Patients are prone to ulcers. Using an acidic OTC corn remedy may cause skin sloughing and soft-tissue destruction and may precipitate both neurotrophic and vascular ulceration. Patients with decreased plantar sensation to pinprick are at highest risk of ulcers, especially on the weight-bearing surfaces of the foot. Such ulcers are usually painless, and patients may not be aware of them. Any foot ulcer may lead to infection, osteomyelitis, and gangrene.

Closely controlling plasma glucose and controlling risk factors for peripheral arterial disease may help prevent ulcers. Shoes should be leather and lightweight and have a wide toe box, a soft rocker-bottom sole, a padded tongue, and an Achilles pad. Calluses should be debrided. Patients at highest risk of ulcers require frequent evaluation by a podiatrist or physician (ie, every 6 mo for patients with sensory neuropathy, every 3 mo for patients with sensory neuropathy plus peripheral arterial disease, every 1 to 3 mo for patients with a previous foot ulcer). Patients with ulcers require daily wound care, custom-made orthoses, and sometimes casting or patellar-tendon-bearing bracing.
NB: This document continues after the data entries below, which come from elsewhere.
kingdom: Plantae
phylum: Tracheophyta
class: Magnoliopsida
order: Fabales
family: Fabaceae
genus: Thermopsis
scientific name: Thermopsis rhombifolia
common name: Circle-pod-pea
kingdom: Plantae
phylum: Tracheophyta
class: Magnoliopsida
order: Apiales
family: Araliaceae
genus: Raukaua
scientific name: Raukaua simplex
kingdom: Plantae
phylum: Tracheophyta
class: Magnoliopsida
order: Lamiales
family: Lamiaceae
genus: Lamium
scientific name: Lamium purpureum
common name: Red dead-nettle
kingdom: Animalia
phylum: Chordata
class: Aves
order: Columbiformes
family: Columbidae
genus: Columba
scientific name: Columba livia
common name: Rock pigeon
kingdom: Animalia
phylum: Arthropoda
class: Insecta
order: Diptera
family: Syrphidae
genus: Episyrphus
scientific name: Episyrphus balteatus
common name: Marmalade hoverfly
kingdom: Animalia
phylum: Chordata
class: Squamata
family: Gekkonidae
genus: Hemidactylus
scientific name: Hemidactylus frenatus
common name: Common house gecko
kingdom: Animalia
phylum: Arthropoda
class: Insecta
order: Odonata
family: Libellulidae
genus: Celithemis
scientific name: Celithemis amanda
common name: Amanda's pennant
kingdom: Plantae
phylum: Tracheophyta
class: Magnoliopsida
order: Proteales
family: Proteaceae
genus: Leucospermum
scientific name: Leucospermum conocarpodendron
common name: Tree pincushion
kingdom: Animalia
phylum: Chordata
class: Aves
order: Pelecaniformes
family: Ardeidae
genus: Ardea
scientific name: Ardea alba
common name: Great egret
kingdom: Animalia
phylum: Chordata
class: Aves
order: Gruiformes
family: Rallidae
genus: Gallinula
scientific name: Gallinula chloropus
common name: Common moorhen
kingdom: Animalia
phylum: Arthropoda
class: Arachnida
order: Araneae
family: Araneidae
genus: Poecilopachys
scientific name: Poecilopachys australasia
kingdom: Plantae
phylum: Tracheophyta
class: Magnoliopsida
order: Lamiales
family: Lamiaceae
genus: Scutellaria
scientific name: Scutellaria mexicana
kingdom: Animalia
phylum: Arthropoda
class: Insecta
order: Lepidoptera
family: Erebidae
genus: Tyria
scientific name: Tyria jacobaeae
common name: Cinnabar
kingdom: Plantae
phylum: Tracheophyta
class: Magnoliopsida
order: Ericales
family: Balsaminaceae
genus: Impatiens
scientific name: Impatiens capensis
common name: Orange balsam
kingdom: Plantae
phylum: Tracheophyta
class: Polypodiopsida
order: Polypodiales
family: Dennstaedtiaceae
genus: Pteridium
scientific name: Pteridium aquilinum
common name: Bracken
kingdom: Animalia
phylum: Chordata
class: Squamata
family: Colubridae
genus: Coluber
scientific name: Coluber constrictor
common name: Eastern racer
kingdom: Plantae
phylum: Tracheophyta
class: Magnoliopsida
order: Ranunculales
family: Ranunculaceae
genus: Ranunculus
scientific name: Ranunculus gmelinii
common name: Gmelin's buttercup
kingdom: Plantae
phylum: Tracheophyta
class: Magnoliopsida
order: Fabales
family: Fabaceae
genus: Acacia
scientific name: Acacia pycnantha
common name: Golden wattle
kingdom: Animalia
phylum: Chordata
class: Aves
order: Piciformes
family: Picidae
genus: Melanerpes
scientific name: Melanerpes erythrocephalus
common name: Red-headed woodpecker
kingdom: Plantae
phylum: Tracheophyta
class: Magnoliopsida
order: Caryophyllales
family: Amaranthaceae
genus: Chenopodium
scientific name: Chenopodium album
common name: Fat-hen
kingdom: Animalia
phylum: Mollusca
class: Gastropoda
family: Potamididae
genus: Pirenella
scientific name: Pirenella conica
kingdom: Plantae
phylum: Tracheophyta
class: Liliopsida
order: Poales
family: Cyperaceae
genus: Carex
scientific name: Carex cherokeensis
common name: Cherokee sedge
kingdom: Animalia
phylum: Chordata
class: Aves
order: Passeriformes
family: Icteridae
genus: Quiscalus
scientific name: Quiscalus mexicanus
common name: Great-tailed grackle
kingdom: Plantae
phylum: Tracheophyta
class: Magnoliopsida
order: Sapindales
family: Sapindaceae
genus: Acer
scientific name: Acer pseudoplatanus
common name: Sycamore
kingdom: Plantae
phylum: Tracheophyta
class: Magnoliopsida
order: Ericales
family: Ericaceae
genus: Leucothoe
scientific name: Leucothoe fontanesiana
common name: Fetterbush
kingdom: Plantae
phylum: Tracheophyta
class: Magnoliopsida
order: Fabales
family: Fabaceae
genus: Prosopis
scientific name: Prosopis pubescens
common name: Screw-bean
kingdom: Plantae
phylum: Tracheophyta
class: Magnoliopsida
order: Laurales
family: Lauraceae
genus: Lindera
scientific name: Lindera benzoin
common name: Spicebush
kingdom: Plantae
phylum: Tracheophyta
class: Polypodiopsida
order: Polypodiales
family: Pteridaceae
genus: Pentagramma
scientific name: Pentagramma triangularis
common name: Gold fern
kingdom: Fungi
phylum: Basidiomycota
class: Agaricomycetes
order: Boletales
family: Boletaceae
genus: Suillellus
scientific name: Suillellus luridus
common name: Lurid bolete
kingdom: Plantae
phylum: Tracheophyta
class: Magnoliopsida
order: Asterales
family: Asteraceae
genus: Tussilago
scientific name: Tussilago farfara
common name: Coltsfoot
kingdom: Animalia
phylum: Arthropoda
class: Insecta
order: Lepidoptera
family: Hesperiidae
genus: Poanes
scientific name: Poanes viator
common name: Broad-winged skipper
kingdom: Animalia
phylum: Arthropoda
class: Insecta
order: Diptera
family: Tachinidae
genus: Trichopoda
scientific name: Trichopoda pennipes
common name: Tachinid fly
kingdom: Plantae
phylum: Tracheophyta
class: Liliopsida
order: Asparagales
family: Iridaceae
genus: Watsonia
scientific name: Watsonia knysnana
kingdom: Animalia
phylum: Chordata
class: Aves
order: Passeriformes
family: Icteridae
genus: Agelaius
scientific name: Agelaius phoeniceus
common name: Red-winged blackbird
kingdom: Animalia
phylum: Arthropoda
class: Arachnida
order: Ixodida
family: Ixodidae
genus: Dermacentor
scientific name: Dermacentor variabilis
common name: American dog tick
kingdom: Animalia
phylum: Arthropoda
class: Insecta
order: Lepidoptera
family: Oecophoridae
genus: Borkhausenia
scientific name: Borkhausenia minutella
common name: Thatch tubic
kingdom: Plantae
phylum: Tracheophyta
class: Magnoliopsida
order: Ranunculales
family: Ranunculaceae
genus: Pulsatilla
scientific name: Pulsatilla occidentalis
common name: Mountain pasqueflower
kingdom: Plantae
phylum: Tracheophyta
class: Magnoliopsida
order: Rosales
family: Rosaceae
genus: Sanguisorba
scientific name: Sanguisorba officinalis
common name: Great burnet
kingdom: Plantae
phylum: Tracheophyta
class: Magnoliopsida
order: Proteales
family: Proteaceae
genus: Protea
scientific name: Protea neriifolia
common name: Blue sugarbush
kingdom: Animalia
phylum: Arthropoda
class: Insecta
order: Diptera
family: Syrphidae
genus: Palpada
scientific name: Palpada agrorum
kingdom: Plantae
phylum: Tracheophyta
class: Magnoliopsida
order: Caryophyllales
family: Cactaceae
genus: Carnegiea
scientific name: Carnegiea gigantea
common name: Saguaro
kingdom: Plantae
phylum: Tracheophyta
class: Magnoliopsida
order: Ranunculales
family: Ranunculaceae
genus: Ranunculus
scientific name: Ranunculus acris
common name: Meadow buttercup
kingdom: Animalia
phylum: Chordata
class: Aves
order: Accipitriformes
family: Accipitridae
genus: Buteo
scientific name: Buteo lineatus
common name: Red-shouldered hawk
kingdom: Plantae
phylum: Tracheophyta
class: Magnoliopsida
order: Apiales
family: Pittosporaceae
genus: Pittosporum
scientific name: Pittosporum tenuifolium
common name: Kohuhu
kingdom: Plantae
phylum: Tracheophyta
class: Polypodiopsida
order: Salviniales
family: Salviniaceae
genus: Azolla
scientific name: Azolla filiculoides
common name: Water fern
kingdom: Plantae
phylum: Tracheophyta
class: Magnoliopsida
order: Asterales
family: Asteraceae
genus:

Vascular or wound surgery may also be necessary.

RA: RA may cause progressive stiffening of the joints, which may lead to deformity and ankylosis. Periods of rest from weight bearing are essential. Shoes must be modified to accommodate painful plantar areas. A custom-made orthopedic shoe is particularly helpful. Local injection of a corticosteroid helps alleviate pain in foot joints, as do oral NSAIDs and analgesics. Surgery should be considered when conservative therapy is ineffective.

This topic was last updated May 2006.